For business owners this can lead them to believe that signing a PG is not an issue because the good times continue to roll.
For banks this leads to less and less attention paid to the process of approving finance and consequently personal guarantee signing is seen as a mere paper exercise.
In a boom time this would always be exacerbated by the same good times roll attitude that business owners might have and certainly with regard to the pre-2008 boom, the shift in focus from old fashioned bank managers to a hard driven sales force impacted greatly on a culture where scant regard would be paid to ensuring personal guarantees are put in place in a proper manner.


Recession:
after the 2008 banking crisis you can imagine the upward impact that had on the number of demands made in relation to Personal Guarantees. The difficulty for the banks in this regard is that they do not have the systems and resources to deal with such an avalanche and even if they are well organised, they can at best only react to problems.

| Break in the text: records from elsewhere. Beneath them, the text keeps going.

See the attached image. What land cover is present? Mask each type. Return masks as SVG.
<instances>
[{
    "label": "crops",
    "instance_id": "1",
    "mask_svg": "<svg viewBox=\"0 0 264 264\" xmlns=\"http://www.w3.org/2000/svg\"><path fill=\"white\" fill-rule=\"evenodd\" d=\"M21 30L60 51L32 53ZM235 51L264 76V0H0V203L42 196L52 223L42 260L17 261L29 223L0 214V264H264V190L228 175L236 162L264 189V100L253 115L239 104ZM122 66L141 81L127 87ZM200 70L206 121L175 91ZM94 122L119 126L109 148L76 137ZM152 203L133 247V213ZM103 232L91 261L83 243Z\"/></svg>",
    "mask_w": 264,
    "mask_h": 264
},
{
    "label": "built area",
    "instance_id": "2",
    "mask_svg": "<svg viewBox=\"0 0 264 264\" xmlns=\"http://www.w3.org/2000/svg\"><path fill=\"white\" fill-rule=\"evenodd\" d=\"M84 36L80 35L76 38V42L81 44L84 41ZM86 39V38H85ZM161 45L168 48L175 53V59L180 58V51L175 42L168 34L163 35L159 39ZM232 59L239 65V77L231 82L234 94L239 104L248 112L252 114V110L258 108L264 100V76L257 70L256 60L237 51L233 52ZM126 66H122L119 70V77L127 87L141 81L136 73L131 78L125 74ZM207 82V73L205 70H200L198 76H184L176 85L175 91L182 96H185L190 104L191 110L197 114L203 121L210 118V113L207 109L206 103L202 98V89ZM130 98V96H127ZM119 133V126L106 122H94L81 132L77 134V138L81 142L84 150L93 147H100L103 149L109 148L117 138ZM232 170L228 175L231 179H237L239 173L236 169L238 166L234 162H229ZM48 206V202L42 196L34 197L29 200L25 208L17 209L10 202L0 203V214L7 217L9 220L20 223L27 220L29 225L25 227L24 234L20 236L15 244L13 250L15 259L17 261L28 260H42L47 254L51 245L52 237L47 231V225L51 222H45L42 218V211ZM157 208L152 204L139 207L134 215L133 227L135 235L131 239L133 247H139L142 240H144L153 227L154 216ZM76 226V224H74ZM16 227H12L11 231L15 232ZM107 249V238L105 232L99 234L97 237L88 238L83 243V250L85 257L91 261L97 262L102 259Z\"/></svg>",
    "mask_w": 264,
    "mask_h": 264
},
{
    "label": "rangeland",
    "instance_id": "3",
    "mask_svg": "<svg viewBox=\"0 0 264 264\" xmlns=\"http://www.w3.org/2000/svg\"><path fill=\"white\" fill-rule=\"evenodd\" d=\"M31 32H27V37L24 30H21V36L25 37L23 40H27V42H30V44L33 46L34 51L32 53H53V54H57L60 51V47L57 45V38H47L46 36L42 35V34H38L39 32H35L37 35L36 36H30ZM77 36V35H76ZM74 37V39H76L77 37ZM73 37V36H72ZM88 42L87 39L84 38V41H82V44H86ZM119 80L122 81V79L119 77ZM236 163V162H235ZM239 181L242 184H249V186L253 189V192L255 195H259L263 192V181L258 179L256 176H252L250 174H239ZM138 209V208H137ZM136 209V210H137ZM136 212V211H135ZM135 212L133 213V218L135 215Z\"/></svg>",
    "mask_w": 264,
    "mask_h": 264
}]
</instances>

So this lead the banks to knee-jerk reactions, frequent changes in policy, use of outsourced debt management organisations and solicitors who quite often themselves are not geared up to the influx or have ineffective processes, system bottle necks as there is a struggle to cope with the workload.


Post-recession: as the banks look forward to an economic upturn they are less focussed on the old debt situation, deciding to cut their losses on old debts (because they are better placed to absorb them) and scaling bank their debt collection operations.
However, this post-recession era has a different taint compared to previously; the regulatory environment, recent case law, guarded confidence in the recovery and lack of business confidence in high street banking is conspiring to reduce their ability to lend and the rising sun of alternative finance such as peer to peer, crowd-funding and invoice finance could lead to a whole different set of dynamics going forward.